Collective Works- A Collection of Independent Works
Collective works are a bit different from joint works. When the work is part of a compilation, like a magazine, anthology, album, encyclopedia, or other larger work, this is a collective work. Think of a game that’s a collection of several other games. This would be a collective work. The big difference in this definition from a joint work is that each individual piece of the compilation could stand as a fixed work on its own, capable of being protected by copyright individually if separated from the overall work.
In a collective work, the copyright in each contribution, such as each individual game in the collection, is still held by the individual authors and is not affected by its inclusion in the compilation. These individual authors have no rights in the compilation, only in their respective works. The copyright in the compilation or collection is held by the compiler and is presumed (in the absence of any contract stating otherwise) to have the right to reproduce and distribute each individual part of the compilation only as part of that compilation as well as any revisions that may happen. There is copyright protection granted to the compilation, which is considered to be its own work for the purposes of copyright, as well as copyright in each individual work held by their respective holders.

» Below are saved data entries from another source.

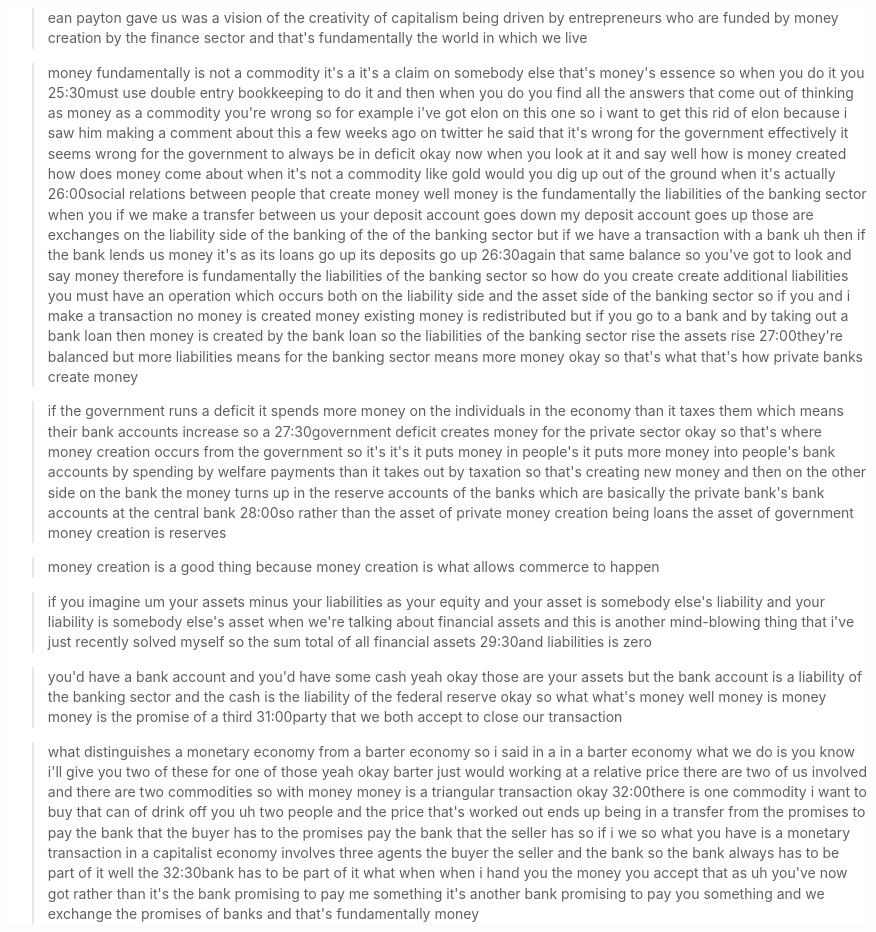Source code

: 
> ean payton gave us was a vision of the creativity of capitalism being driven by entrepreneurs who are funded by money creation by the finance sector and that's fundamentally the world in which we live


> money fundamentally is not a commodity it's a it's a claim on somebody else that's money's essence so when you do it you 25:30must use double entry bookkeeping to do it and then when you do you find all the answers that come out of thinking as money as a commodity you're wrong so for example i've got elon on this one so i want to get this rid of elon because i saw him making a comment about this a few weeks ago on twitter he said that it's wrong for the government effectively it seems wrong for the government to always be in deficit okay now when you look at it and say well how is money created how does money come about when it's not a commodity like gold would you dig up out of the ground when it's actually 26:00social relations between people that create money well money is the fundamentally the liabilities of the banking sector when you if we make a transfer between us your deposit account goes down my deposit account goes up those are exchanges on the liability side of the banking of the of the banking sector but if we have a transaction with a bank uh then if the bank lends us money it's as its loans go up its deposits go up 26:30again that same balance so you've got to look and say money therefore is fundamentally the liabilities of the banking sector so how do you create create additional liabilities you must have an operation which occurs both on the liability side and the asset side of the banking sector so if you and i make a transaction no money is created money existing money is redistributed but if you go to a bank and by taking out a bank loan then money is created by the bank loan so the liabilities of the banking sector rise the assets rise 27:00they're balanced but more liabilities means for the banking sector means more money okay so that's what that's how private banks create money


> if the government runs a deficit it spends more money on the individuals in the economy than it taxes them which means their bank accounts increase so a 27:30government deficit creates money for the private sector okay so that's where money creation occurs from the government so it's it's it puts money in people's it puts more money into people's bank accounts by spending by welfare payments than it takes out by taxation so that's creating new money and then on the other side on the bank the money turns up in the reserve accounts of the banks which are basically the private bank's bank accounts at the central bank 28:00so rather than the asset of private money creation being loans the asset of government money creation is reserves


> money creation is a good thing because money creation is what allows commerce to happen


> if you imagine um your assets minus your liabilities as your equity and your asset is somebody else's liability and your liability is somebody else's asset when we're talking about financial assets and this is another mind-blowing thing that i've just recently solved myself so the sum total of all financial assets 29:30and liabilities is zero


> you'd have a bank account and you'd have some cash yeah okay those are your assets but the bank account is a liability of the banking sector and the cash is the liability of the federal reserve okay so what what's money well money is money money is the promise of a third 31:00party that we both accept to close our transaction


> what distinguishes a monetary economy from a barter economy so i said in a in a barter economy what we do is you know i'll give you two of these for one of those yeah okay barter just would working at a relative price there are two of us involved and there are two commodities so with money money is a triangular transaction okay 32:00there is one commodity i want to buy that can of drink off you uh two people and the price that's worked out ends up being in a transfer from the promises to pay the bank that the buyer has to the promises pay the bank that the seller has so if i we so what you have is a monetary transaction in a capitalist economy involves three agents the buyer the seller and the bank so the bank always has to be part of it well the 32:30bank has to be part of it what when when i hand you the money you accept that as uh you've now got rather than it's the bank promising to pay me something it's another bank promising to pay you something and we exchange the promises of banks and that's fundamentally money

In the video game world, an example of a collective work would be a collection or compilation of games. This is distinct from a Humble Bundle, Steam Bundle, or other similar bundle of games which probably wouldn’t be a collective work since the bundle as a whole wouldn’t likely qualify as a copyrightable work. Each work would still be an independent work that holds an individual copyright, they’re just being sold together, not compiled. This is more about things like the Orange Box by Valve, Super Mario All-Stars for the SNES, the recent Castlevania or Mega Man collections, or other similar collections.
To create a collective work, the creator of the compilation must obtain permission from the copyright owners of each separate part, generally in a written and signed contract. This contract should clearly lay out what rights are being granted as well as how royalties are to be paid if any, and how credit is to be given, among other important provisions.
Collaboration is essential to game development. For most video game developers, it is best to have the contributions of collaborators on a work be classified as a work made for hire for copyright purposes. However, in the absence of a contract creating such a right, the finished work may be considered a joint work, or even a collective work in some situations. While these may be desirable for some sorts of deals where rights are retained by individuals, make sure you understand what rights are and are not being given or held by collaborators as part of a larger game.